Shayne Edge

No. 14
- Position: Punter

Personal information
- Born: August 21, 1971 (age 55) Lake City, Florida, U.S.
- Listed height: 5 ft 11 in (1.80 m)
- Listed weight: 204 lb (93 kg)

Career information
- High school: Columbia (Lake City)
- College: Florida
- NFL draft: 1995: undrafted

Career history
- Tampa Bay Buccaneers (1995)*; Barcelona Dragons (1996); Pittsburgh Steelers (1996); New Orleans Saints (1997)*; Kansas City Chiefs (1998)*; San Francisco 49ers (1999)*;
- * Offseason or practice squad member only

Awards and highlights
- First-team All-SEC (1991); 2× Second-team All-SEC (1993, 1994);

Career NFL statistics
- Punts: 17
- Punting yards: 675
- Average: 39.7
- Stats at Pro Football Reference

= Shayne Edge =

American football player (born 1971)

Randall Shayne Edge (born August 21, 1971) is an American former professional football player who was a punter in the National Football League (NFL) during the 1990s. Edge played college football for the Florida Gators, and thereafter, he played in the NFL for the Pittsburgh Steelers.

== Early life ==

Edge was born in Georgia. He attended Columbia High School in Lake City, and played high school football for the Columbia Tigers.

== College career ==

Edge accepted an athletic scholarship to attend the University of Florida in Gainesville, Florida, where he played for coach Steve Spurrier's Gators teams from 1991 to 1994. In four seasons as the Gators' starting punter, he averaged 42.5 yards per kick, which remains the fifth-highest all-time career average by a Gators punter. Edge was recognized as a second-team All-Southeastern Conference (SEC) selection in 1993 and 1994, and was an honorable mention All-American in 1991, 1992, 1993 and 1994. During his time as a Gator, he was a member of the first three officially recognized SEC championship teams. He graduated from the University of Florida with a bachelor's degree in 2000.

== Professional career ==

Edge started his career with the World League's Barcelona Dragons for the 1995–96 season and averaged 40.1 yards per punt.

In the summer of 1996, Edge was invited to attend Steelers training game, where he and veteran Rohn Stark would compete for the starting job. Edge was cut prior to the final preseason game and was replaced by former Steelers punter Josh Miller. Miller was placed on the injured reserve due to a sports hernia that occurred during a week four game vs the Buffalo Bills. Miller's recovery was listed as being 2–4 weeks, and Edge was signed by the Steelers on September 25, 1996.

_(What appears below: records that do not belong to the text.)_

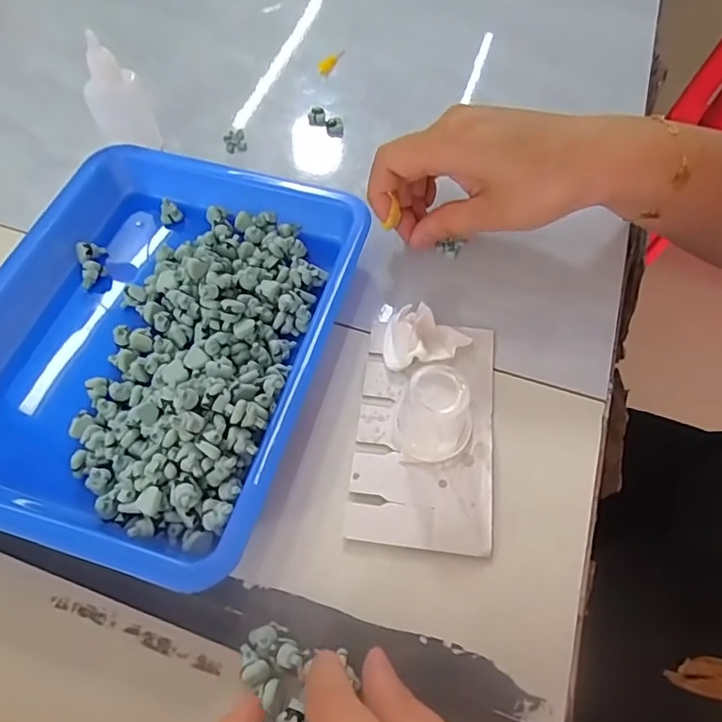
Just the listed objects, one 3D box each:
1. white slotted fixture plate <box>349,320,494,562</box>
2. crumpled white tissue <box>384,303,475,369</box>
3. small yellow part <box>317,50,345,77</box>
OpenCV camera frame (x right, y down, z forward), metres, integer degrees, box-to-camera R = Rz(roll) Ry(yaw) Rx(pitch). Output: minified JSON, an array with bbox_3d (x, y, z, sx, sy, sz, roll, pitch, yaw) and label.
[{"bbox_3d":[0.031,0.031,0.259,0.064,0.006,0.113,7,62,3],"label":"white slotted fixture plate"},{"bbox_3d":[0.033,-0.013,0.275,0.044,0.019,0.028,-8,62,-5],"label":"crumpled white tissue"},{"bbox_3d":[-0.023,-0.223,0.401,0.010,0.006,0.026,26,64,13],"label":"small yellow part"}]

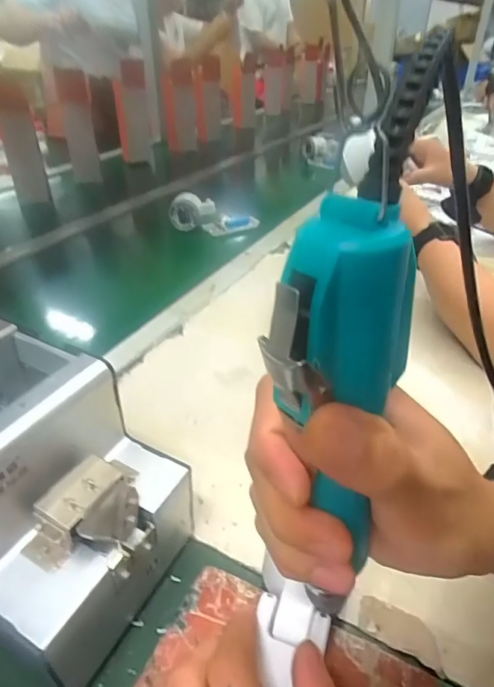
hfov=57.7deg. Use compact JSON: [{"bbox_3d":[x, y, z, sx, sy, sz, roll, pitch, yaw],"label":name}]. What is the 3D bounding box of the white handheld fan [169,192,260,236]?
[{"bbox_3d":[-0.061,-0.231,0.840,0.163,0.063,0.054,9,34,-11],"label":"white handheld fan"}]

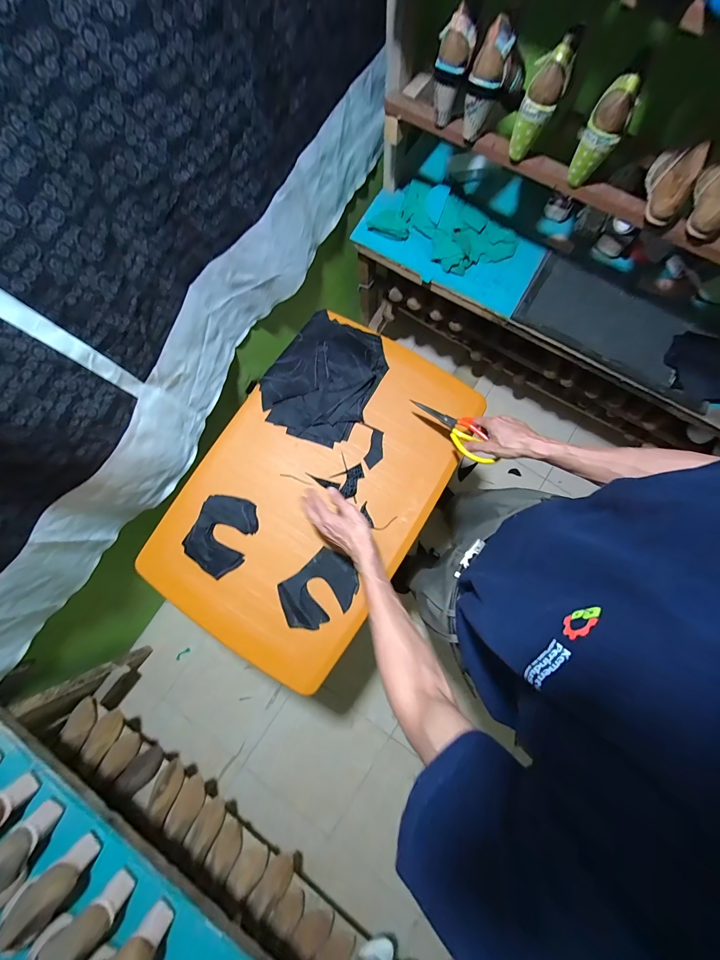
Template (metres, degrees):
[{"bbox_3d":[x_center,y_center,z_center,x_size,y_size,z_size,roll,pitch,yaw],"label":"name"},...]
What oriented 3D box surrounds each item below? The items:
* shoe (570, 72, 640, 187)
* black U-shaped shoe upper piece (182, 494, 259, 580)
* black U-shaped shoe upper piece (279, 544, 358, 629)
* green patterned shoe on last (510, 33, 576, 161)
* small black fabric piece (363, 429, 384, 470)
[{"bbox_3d":[0.461,-0.660,0.639,0.070,0.150,0.071,24,81,5],"label":"shoe"},{"bbox_3d":[-0.300,0.114,0.725,0.131,0.012,0.166,24,81,6],"label":"black U-shaped shoe upper piece"},{"bbox_3d":[-0.083,0.226,0.690,0.163,0.013,0.119,-39,81,-6],"label":"black U-shaped shoe upper piece"},{"bbox_3d":[0.346,-0.720,0.648,0.066,0.150,0.075,24,81,5],"label":"green patterned shoe on last"},{"bbox_3d":[0.036,-0.070,0.766,0.037,0.006,0.090,19,81,5],"label":"small black fabric piece"}]

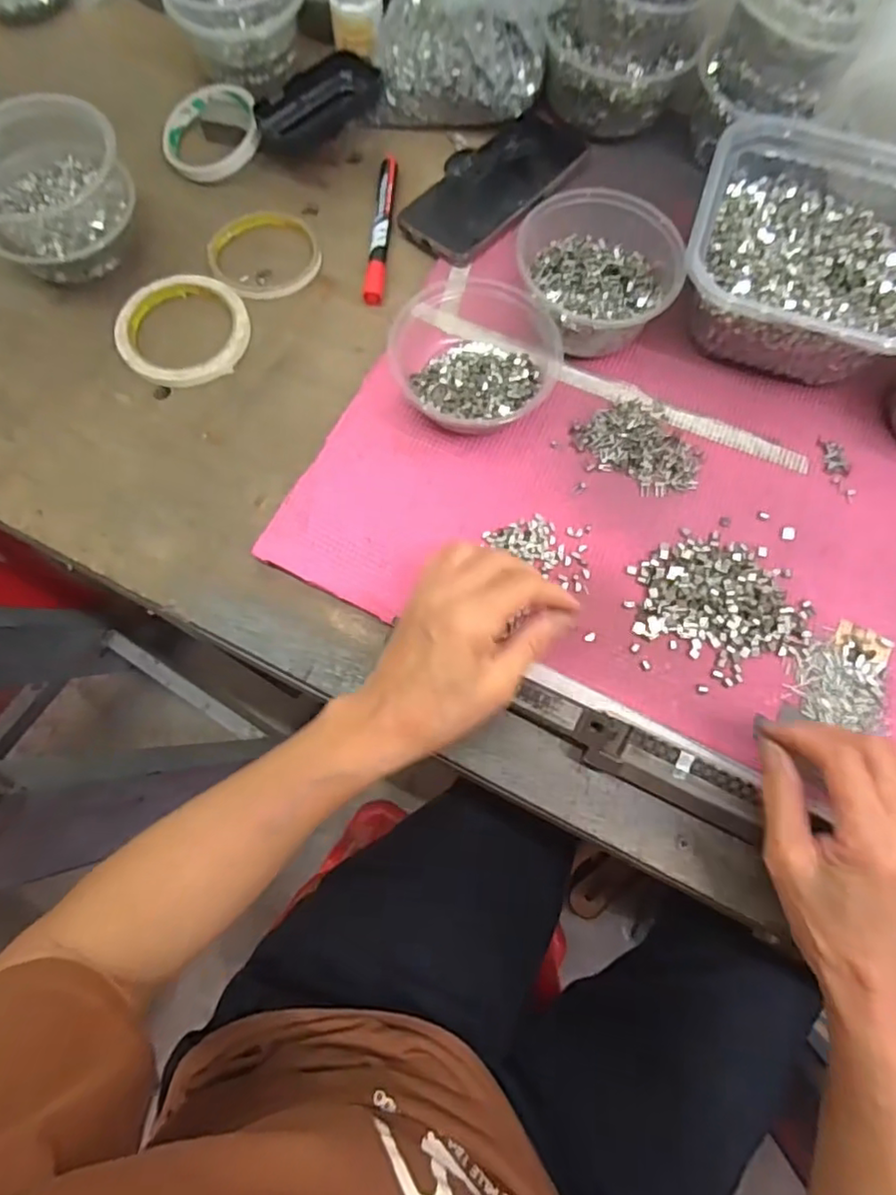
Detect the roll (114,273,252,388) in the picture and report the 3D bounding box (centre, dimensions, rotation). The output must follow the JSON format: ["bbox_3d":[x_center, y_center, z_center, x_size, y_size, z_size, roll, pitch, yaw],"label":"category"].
[{"bbox_3d":[-0.203,-0.208,0.469,0.096,0.014,0.100,0,72,-1],"label":"roll"}]

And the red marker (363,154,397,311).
[{"bbox_3d":[-0.054,-0.303,0.496,0.016,0.010,0.145,4,72,0],"label":"red marker"}]

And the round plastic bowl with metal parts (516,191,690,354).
[{"bbox_3d":[0.107,-0.231,0.441,0.103,0.053,0.108,0,72,-1],"label":"round plastic bowl with metal parts"}]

In Edge's first game with the Steelers, Edge was one of several Steelers players involved in an end zone fight with several Houston Oilers players. The fight eventually drifted from the end zone near a group of spectators. Edge was fined $5,000 and was the only Steelers player ejected from the game. Once his Player's Association dues and fines were paid, Edge barely broke even from his first game check. When asked about his first game, Edge said "I worked for free. There was nothing left." Edge was waived by the Steelers on October 26, 1996. In four games with the Steelers, Edge averaged 39.7 yards per punt.

Edge attended training camp with the New Orleans Saints during the 1997 NFL season, but was waived on August 18, 1997.

Edge was signed by the Kansas City Chiefs on June 23, 1998, but was waived from the team prior to the completion of training camp on August 25, 1998.

The following season, the San Francisco 49ers signed Edge to a two-year contract on March 18, 1999, but was waived by the team on August 28, 1999.

In 2006, Edge was named to the Florida Gators 100th Anniversary team, with voting decided by fans voting via internet and by mail-in ballots.